Uitspraak
1.Geding in cassatie
2.Beoordeling van de middelen
3.Beslissing
1 oktober 2019.
Hoge Raad
In deze zaak heeft de Hoge Raad op 1 oktober 2019 uitspraak gedaan in een cassatieprocedure tegen een arrest van het Gerechtshof 's-Hertogenbosch van 3 oktober 2017. De verdachte, geboren in 1985, was in hoger beroep veroordeeld voor mensensmokkel, zoals vastgelegd in artikel 197a van het Wetboek van Strafrecht. De verdachte heeft cassatie ingesteld tegen deze veroordeling, waarbij hij zich heeft beroepen op verschillende middelen van cassatie.
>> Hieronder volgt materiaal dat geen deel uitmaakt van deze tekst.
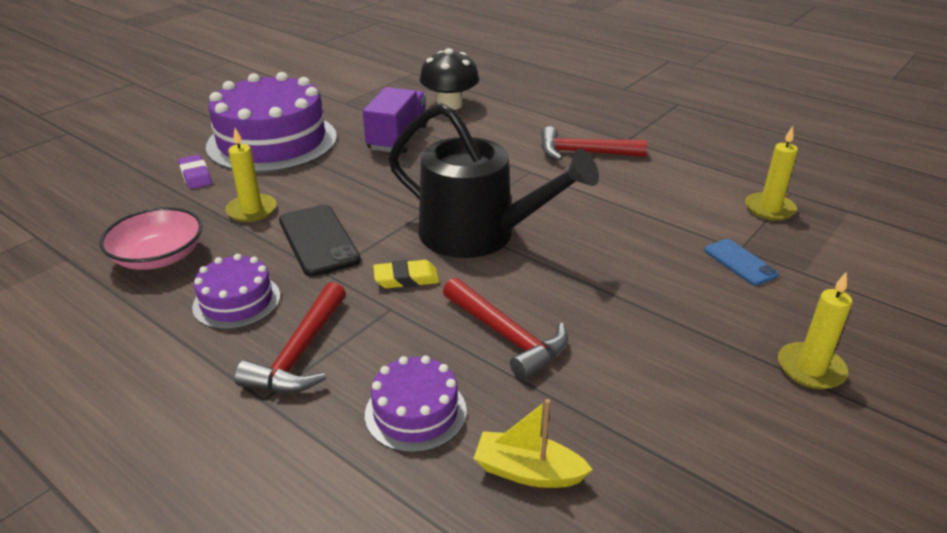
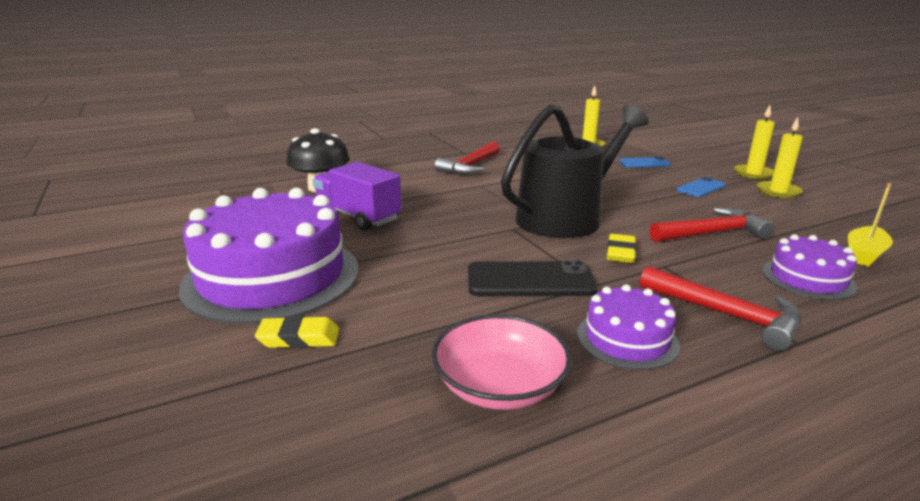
camera: 65 degrees left, 10 degrees down
(195, 176) = (299, 338): purple eraser -> yellow eraser
(252, 210) = (434, 309): yellow candle -> yellow candle (778, 191)
(677, 319) = (701, 188): none -> blue phone

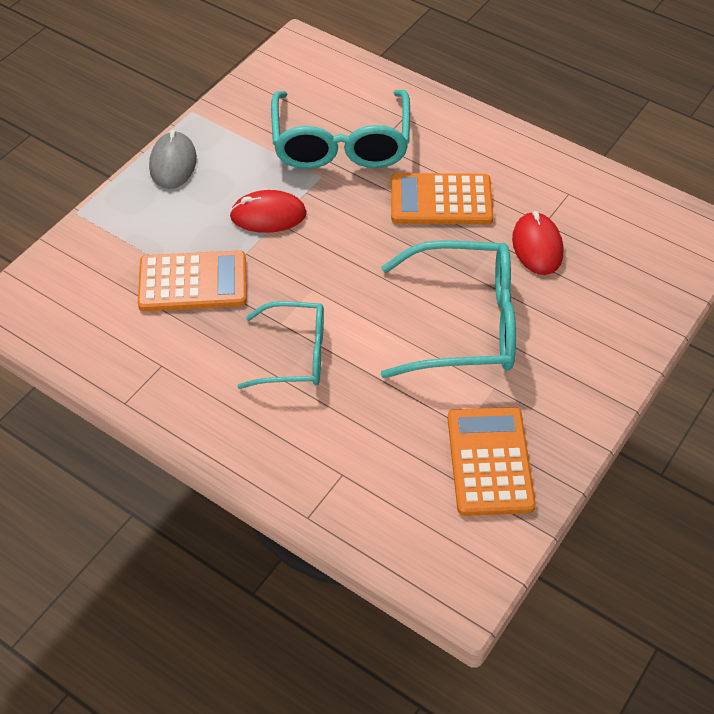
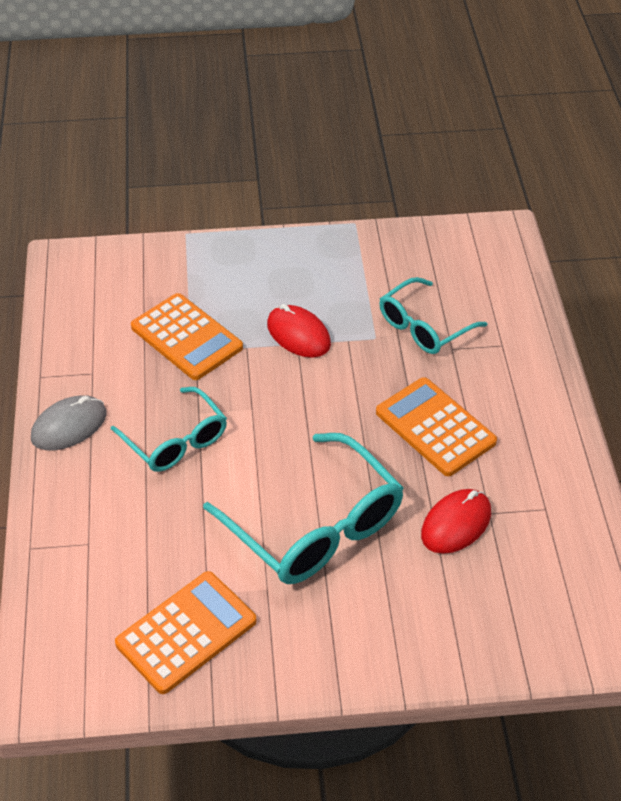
camera: 50 degrees right, 5 degrees down
(173, 163) = (290, 249): grey mouse -> grey mouse (69, 426)
(341, 144) = (424, 327): turquoise glasses -> turquoise glasses, size x0.62

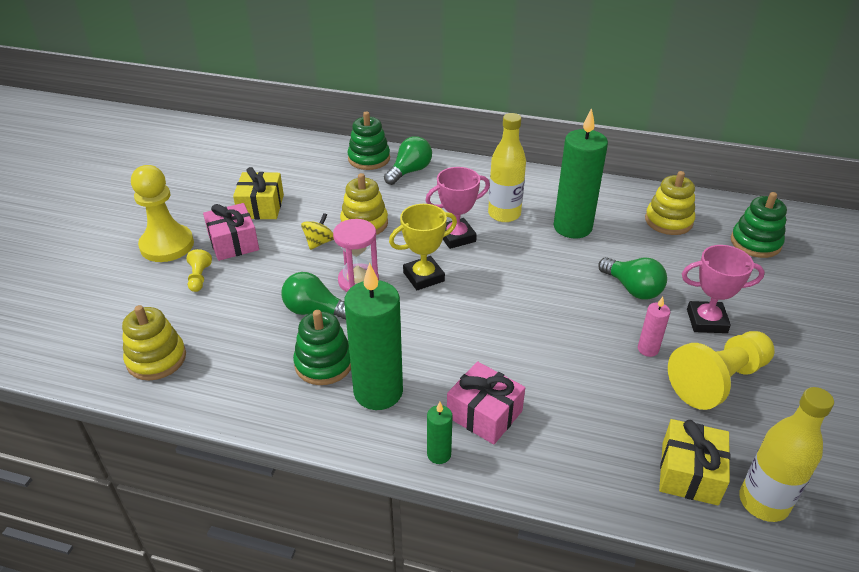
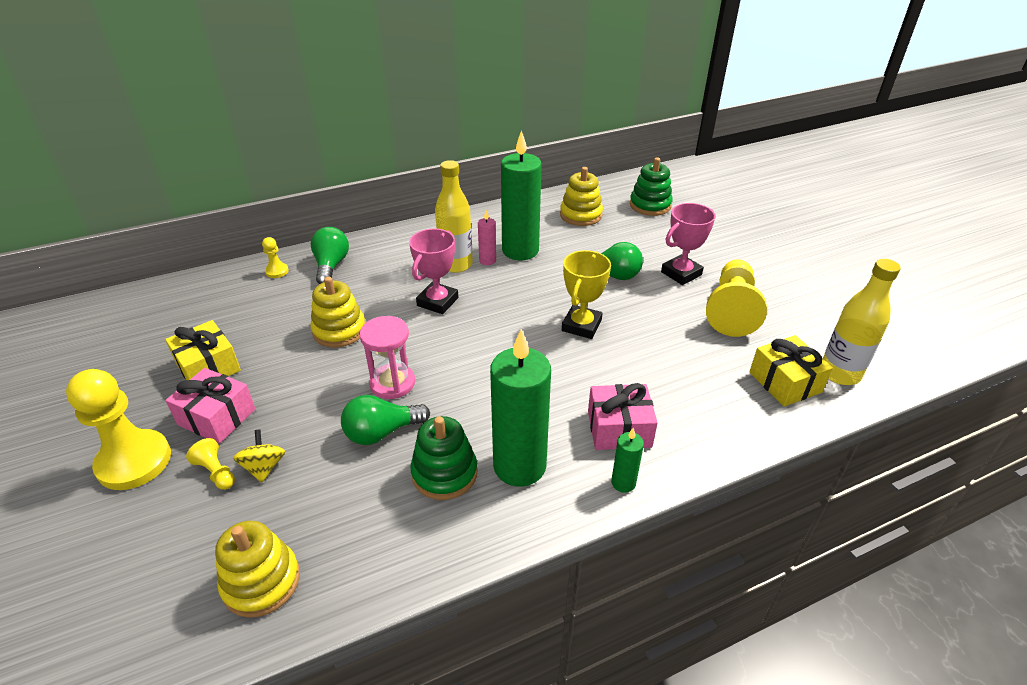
camera: 40 degrees left, 0 degrees up
(319, 242) = (313, 369): yellow spinning top -> yellow spinning top (264, 467)
(369, 159) = (277, 271): green stacking toy -> yellow pawn
(423, 277) = (447, 349): yellow trophy -> yellow trophy (581, 325)
(648, 349) = (669, 313): pink candle -> pink candle (487, 260)

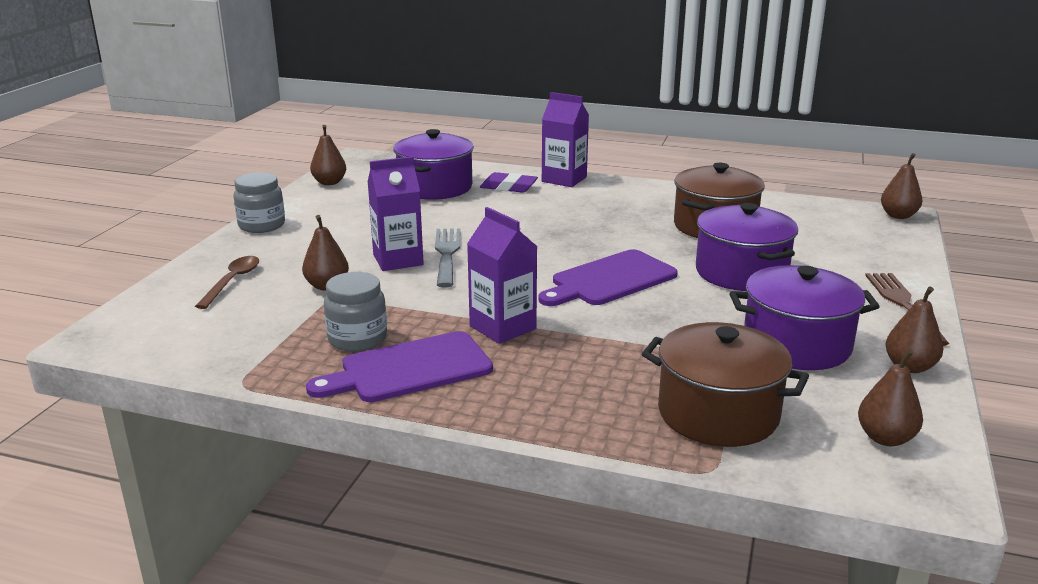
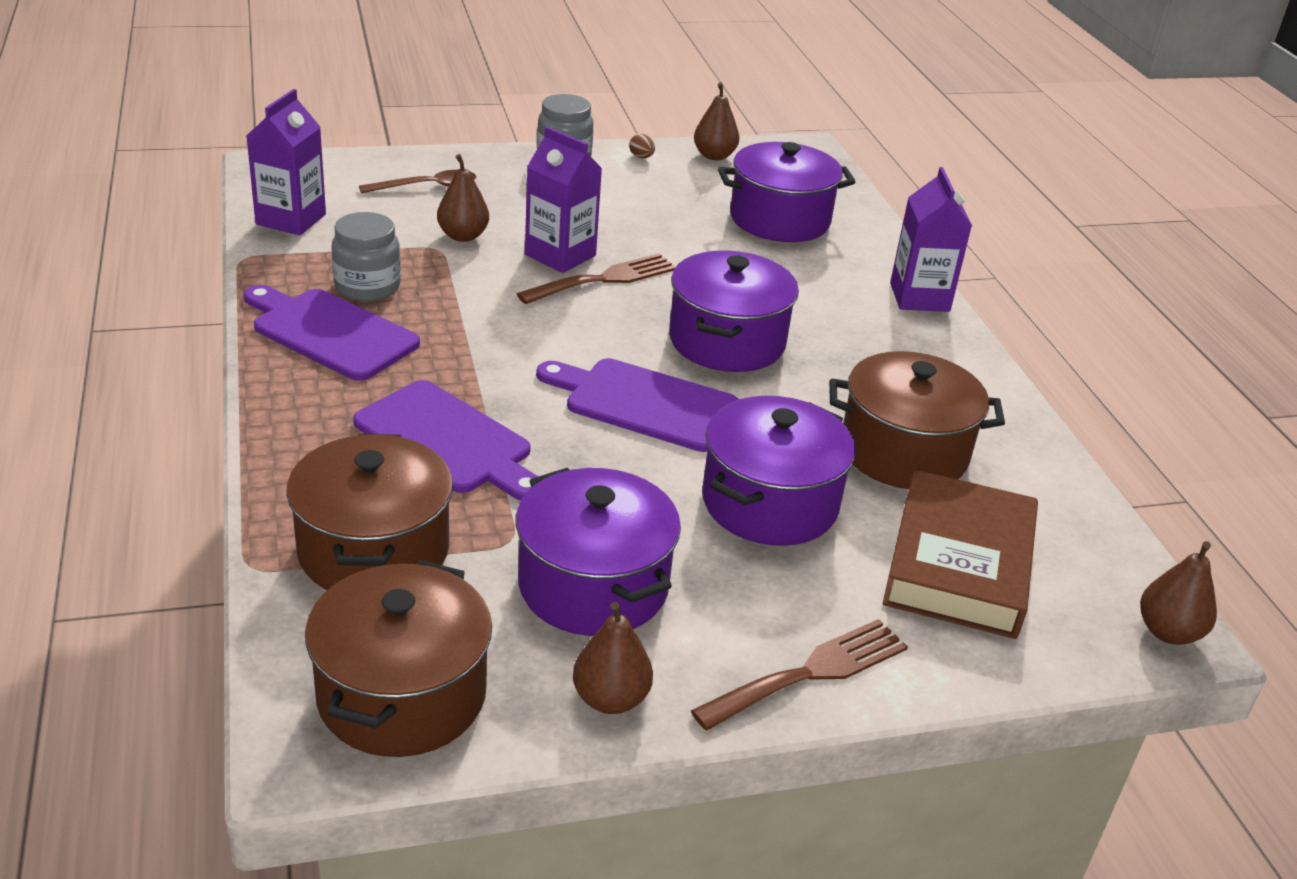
camera: 55 degrees right, 10 degrees up
(298, 202) = (641, 157): none -> brown egg
(447, 254) = (604, 279): grey fork -> brown fork
(502, 327) = (460, 361): purple carton -> purple carton (291, 219)
(508, 187) = (842, 265): purple eraser -> none
(561, 239) = (727, 341): none -> purple pot
(602, 355) = (448, 441): none -> purple cutting board
(824, 243) = (958, 564): none -> brown book
(885, 438) = (401, 695): brown pear -> brown pot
De advocaat van de verdachte, Th.J. Kelder, heeft schriftelijk middelen voorgesteld, die aan het arrest zijn gehecht.
De Advocaat-Generaal B.F. Keulen heeft geconcludeerd tot verwerping van het beroep. De Hoge Raad heeft de middelen beoordeeld en geconcludeerd dat deze niet tot cassatie kunnen leiden. De Hoge Raad oordeelde dat, gezien artikel 81, eerste lid, van de Wet op de rechterlijke organisatie, geen nadere motivering nodig was, omdat de middelen niet nopen tot beantwoording van rechtsvragen die van belang zijn voor de rechtseenheid of de rechtsontwikkeling.
Uiteindelijk heeft de Hoge Raad het beroep van de verdachte verworpen, waarmee de eerdere uitspraak van het Gerechtshof in stand blijft. Dit arrest is gewezen door de vice-president W.A.M. van Schendel als voorzitter, en de raadsheren V. van den Brink en M.J. Borgers, in aanwezigheid van de waarnemend griffier B.C. Broekhuizen-Meuter, en is uitgesproken ter openbare terechtzitting.